Kelly's reasons to be cheerful

Lecturers' union Natfhe is to seek an urgent meeting with Ruth Kelly, the new Education Secretary, to sort out what it calls "a funding crisis" in further education.

Barry Lovejoy, the union's head of colleges, said the top priority for Ms Kelly as she settles into her new job must be "to get to grips with the financial issues in FE".

He added: "We hope she will use her skills as an economist to deal with the looming financial crisis."

He said the pay deal for college staff is based on funding promised under Success For All, the strategy drawn up for the post-16 sector by Charles Clarke, her predecessor.

"Now we are told funding doesn't match up to expectations," he added. "As a result, less than 10 per cent of colleges implemented the pay deal this year. And all the signs are that we are heading towards a crisis next year."

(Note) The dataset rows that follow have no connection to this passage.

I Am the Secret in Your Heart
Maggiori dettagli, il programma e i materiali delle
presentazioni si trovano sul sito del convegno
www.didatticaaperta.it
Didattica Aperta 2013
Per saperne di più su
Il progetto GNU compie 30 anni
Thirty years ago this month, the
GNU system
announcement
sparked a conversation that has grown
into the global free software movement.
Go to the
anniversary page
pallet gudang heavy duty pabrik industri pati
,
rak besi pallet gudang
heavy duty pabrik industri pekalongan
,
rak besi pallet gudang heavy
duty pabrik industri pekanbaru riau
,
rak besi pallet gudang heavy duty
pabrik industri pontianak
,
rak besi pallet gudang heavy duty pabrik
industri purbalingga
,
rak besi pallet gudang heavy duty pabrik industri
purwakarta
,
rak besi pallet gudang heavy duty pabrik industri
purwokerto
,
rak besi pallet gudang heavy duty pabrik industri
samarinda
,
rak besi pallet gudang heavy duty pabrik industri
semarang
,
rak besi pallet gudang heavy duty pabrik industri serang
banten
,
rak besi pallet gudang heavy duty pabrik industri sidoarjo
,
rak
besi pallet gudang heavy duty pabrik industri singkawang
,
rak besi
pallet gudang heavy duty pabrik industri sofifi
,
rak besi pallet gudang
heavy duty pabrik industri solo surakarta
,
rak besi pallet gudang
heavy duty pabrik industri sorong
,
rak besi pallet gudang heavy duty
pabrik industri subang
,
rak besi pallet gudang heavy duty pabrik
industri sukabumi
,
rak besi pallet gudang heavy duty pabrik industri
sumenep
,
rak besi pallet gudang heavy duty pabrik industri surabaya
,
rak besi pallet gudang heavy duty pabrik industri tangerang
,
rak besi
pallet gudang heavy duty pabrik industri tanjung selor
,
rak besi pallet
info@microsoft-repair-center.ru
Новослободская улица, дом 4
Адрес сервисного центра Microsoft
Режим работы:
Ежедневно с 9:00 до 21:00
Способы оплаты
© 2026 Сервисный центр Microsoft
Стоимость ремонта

Ms Kelly was appointed in last week's Cabinet reshuffle which followed the resignation of David Blunkett from the Home Office. He was replaced by Mr Clarke.

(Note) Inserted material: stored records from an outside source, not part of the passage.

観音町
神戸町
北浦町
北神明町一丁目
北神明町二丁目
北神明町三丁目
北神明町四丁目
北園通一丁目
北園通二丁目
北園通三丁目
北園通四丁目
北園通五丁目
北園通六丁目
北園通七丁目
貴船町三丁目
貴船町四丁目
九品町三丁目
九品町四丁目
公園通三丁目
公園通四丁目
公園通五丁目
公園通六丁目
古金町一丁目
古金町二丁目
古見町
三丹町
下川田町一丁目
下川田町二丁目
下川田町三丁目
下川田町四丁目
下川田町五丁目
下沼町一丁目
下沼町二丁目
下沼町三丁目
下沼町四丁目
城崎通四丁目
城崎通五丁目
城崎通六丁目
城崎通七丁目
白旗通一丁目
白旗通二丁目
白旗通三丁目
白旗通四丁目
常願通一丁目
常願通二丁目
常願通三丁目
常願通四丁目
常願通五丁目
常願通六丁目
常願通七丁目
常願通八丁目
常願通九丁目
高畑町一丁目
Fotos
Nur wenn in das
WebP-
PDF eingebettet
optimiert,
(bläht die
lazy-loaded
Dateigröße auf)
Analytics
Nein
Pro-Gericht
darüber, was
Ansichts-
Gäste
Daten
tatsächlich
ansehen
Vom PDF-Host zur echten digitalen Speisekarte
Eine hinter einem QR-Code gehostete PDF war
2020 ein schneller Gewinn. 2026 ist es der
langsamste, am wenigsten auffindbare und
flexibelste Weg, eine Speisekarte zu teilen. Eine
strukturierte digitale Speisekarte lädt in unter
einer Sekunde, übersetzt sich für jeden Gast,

An Oxford economics graduate, Ms Kelly was previously Cabinet Office minister after spending three years at the Treasury.

The Association for College Management said it hoped she would use her Treasury connections to help the post-16 sector.

Nadine Cartner, the association's head of policy, said: "The fact that she is in with the Treasury and well thought of by Chancellor Gordon Brown is good for us. We look forward to having a productive relationship with her."

The Association of Colleges said "threats to limit access to learning for aspiring young people and working women should be top of the new Education Secretary's in-tray". John Brennan, AoC chief executive, said: "We hope she will look again at funding plans which threaten access to learning for millions of adults. Women will be hit especially hard, forming as they do six in 10 of our adult students."

Alan Tuckett, director of the National Institute of Adult Continuing Education, said: "There are reasons for us to be cheerful about Ruth Kelly as Education Secretary. She has first-hand experience of the range of issues that family learning programmes throw up.

"She has played an active role in stimulating financial literacy which is of concern to older people."